• WHAT TO PRODUCE
Reproduce every one of the following lines without changing anything.
[Opening PROVIDED RECORDS section]
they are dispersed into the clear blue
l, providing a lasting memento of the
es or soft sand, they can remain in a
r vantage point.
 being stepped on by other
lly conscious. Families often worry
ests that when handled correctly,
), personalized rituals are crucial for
[Closing PROVIDED RECORDS section]
• SOLUTION TO THE PROBLEM
they are dispersed into the clear blue
l, providing a lasting memento of the
es or soft sand, they can remain in a
r vantage point.
 being stepped on by other
lly conscious. Families often worry
ests that when handled correctly,
), personalized rituals are crucial for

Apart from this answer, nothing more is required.